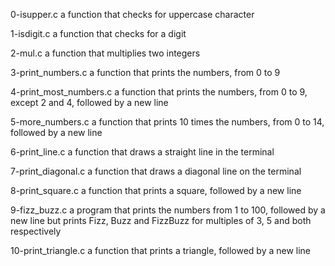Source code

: 0-isupper.c
a function that checks for uppercase character

1-isdigit.c
a function that checks for a digit

2-mul.c
a function that multiplies two integers

3-print_numbers.c
a function that prints the numbers, from 0 to 9

4-print_most_numbers.c
a function that prints the numbers, from 0 to 9, except 2 and 4, followed by a new line

5-more_numbers.c
a function that prints 10 times the numbers, from 0 to 14, followed by a new line

6-print_line.c
a function that draws a straight line in the terminal

7-print_diagonal.c
a function that draws a diagonal line on the terminal

8-print_square.c
a function that prints a square, followed by a new line

9-fizz_buzz.c
a program that prints the numbers from 1 to 100, followed by a new line but prints Fizz, Buzz and FizzBuzz for multiples of 3, 5 and both respectively

10-print_triangle.c
a function that prints a triangle, followed by a new line

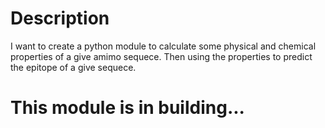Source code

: <h1>Description</h1>
I want to create a python module to calculate some physical and chemical properties of a give amimo sequece. Then using the properties to predict the epitope of a give sequece.<br>
<h1> This module is in building... </h1>

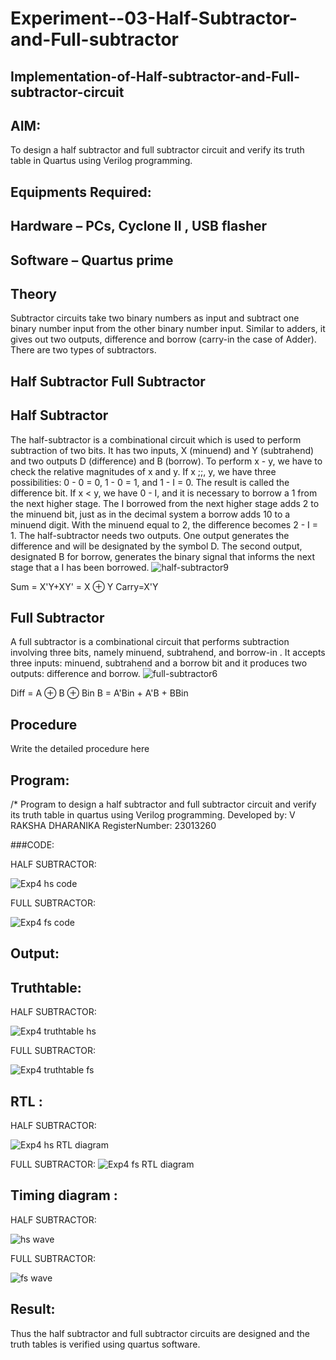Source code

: # Experiment--03-Half-Subtractor-and-Full-subtractor
## Implementation-of-Half-subtractor-and-Full-subtractor-circuit
## AIM:
To design a half subtractor and full subtractor circuit and verify its truth table in Quartus using Verilog programming.

## Equipments Required:
## Hardware – PCs, Cyclone II , USB flasher
## Software – Quartus prime
## Theory
Subtractor circuits take two binary numbers as input and subtract one binary number input from the other binary number input. Similar to adders, it gives out two outputs, difference and borrow (carry-in the case of Adder). There are two types of subtractors.

## Half Subtractor Full Subtractor
## Half Subtractor
The half-subtractor is a combinational circuit which is used to perform subtraction of two bits. It has two inputs, X (minuend) and Y (subtrahend) and two outputs D (difference) and B (borrow). To perform x - y, we have to check the relative magnitudes of x and y. If x ;;, y, we have three possibilities: 0 - 0 = 0, 1 - 0 = 1, and 1 - I = 0. The result is called the difference bit. If x < y, we have 0 - I, and it is necessary to borrow a 1 from the next higher stage. The I borrowed from the next higher stage adds 2 to the minuend bit, just as in the decimal system a borrow adds 10 to a minuend digit. With the minuend equal to 2, the difference becomes 2 - I = 1. The half-subtractor needs two outputs. One output generates the difference and will be designated by the symbol D. The second output, designated B for borrow, generates the binary signal that informs the next stage that a I has been borrowed.
![half-subtractor9](https://user-images.githubusercontent.com/36288975/166112538-58c3bc7c-ee5d-4e6a-ac8d-8e8328efe27a.png)


Sum = X'Y+XY' = X ⊕ Y
Carry=X'Y

## Full Subtractor
A full subtractor is a combinational circuit that performs subtraction involving three bits, namely minuend, subtrahend, and borrow-in . It accepts three inputs: minuend, subtrahend and a borrow bit and it produces two outputs: difference and borrow. 
![full-subtractor6](https://user-images.githubusercontent.com/36288975/166112541-24c68359-3de8-4674-ae22-8272ffc385ed.png)


Diff = A ⊕ B ⊕ Bin B = A'Bin + A'B + BBin

## Procedure



Write the detailed procedure here 


## Program:
/*
Program to design a half subtractor and full subtractor circuit and verify its truth table in quartus using Verilog programming.
Developed by: V RAKSHA DHARANIKA
RegisterNumber:  23013260



###CODE:



HALF SUBTRACTOR:


![Exp4 hs code](https://github.com/rakshadharanika/Experiment--03-Half-Subtractor-and-Full-subtractor/assets/149348380/0bbca9ef-e791-4bdc-9c95-0f5c42080a9a)




FULL SUBTRACTOR:


![Exp4 fs code](https://github.com/rakshadharanika/Experiment--03-Half-Subtractor-and-Full-subtractor/assets/149348380/81cb63a7-e6b9-4a4a-84f0-9de13c026ab3)




## Output:

## Truthtable:



HALF SUBTRACTOR:

![Exp4 truthtable hs](https://github.com/rakshadharanika/Experiment--03-Half-Subtractor-and-Full-subtractor/assets/149348380/cf2977c3-e1e0-4f0c-bb78-3354672e5f29)






FULL SUBTRACTOR:



![Exp4 truthtable fs](https://github.com/rakshadharanika/Experiment--03-Half-Subtractor-and-Full-subtractor/assets/149348380/1e82ad30-477d-406d-88a1-795a50c51fcd)



##  RTL :
HALF SUBTRACTOR:


![Exp4 hs RTL diagram](https://github.com/rakshadharanika/Experiment--03-Half-Subtractor-and-Full-subtractor/assets/149348380/7a07d859-b19e-4967-ba0b-1f7bcb22929a)




FULL SUBTRACTOR:
![Exp4 fs RTL diagram](https://github.com/rakshadharanika/Experiment--03-Half-Subtractor-and-Full-subtractor/assets/149348380/4906ce1f-1432-43f7-8f1e-77e099a78735)





## Timing diagram :




HALF SUBTRACTOR:


![hs wave](https://github.com/rakshadharanika/Experiment--03-Half-Subtractor-and-Full-subtractor/assets/149348380/82410179-f05f-455e-bb36-64f3d9e41280)




FULL SUBTRACTOR:

![fs wave](https://github.com/rakshadharanika/Experiment--03-Half-Subtractor-and-Full-subtractor/assets/149348380/1a2d26b8-ece2-4523-9248-211720c47f26)


## Result:
Thus the half subtractor and full subtractor circuits are designed and the truth tables is verified using quartus software.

**What is being asked:**
Using the material above, transcribe exactly the lines from the line with "1-isdigit.c" to the line with "a function that draws a straight"; both count, and nothing else goes in.

**Answer:**
1-isdigit.c
a function that checks for a digit

2-mul.c
a function that multiplies two integers

3-print_numbers.c
a function that prints the numbers, from 0 to 9

4-print_most_numbers.c
a function that prints the numbers, from 0 to 9, except 2 and 4, followed by a new line

5-more_numbers.c
a function that prints 10 times the numbers, from 0 to 14, followed by a new line

6-print_line.c
a function that draws a straight line in the terminal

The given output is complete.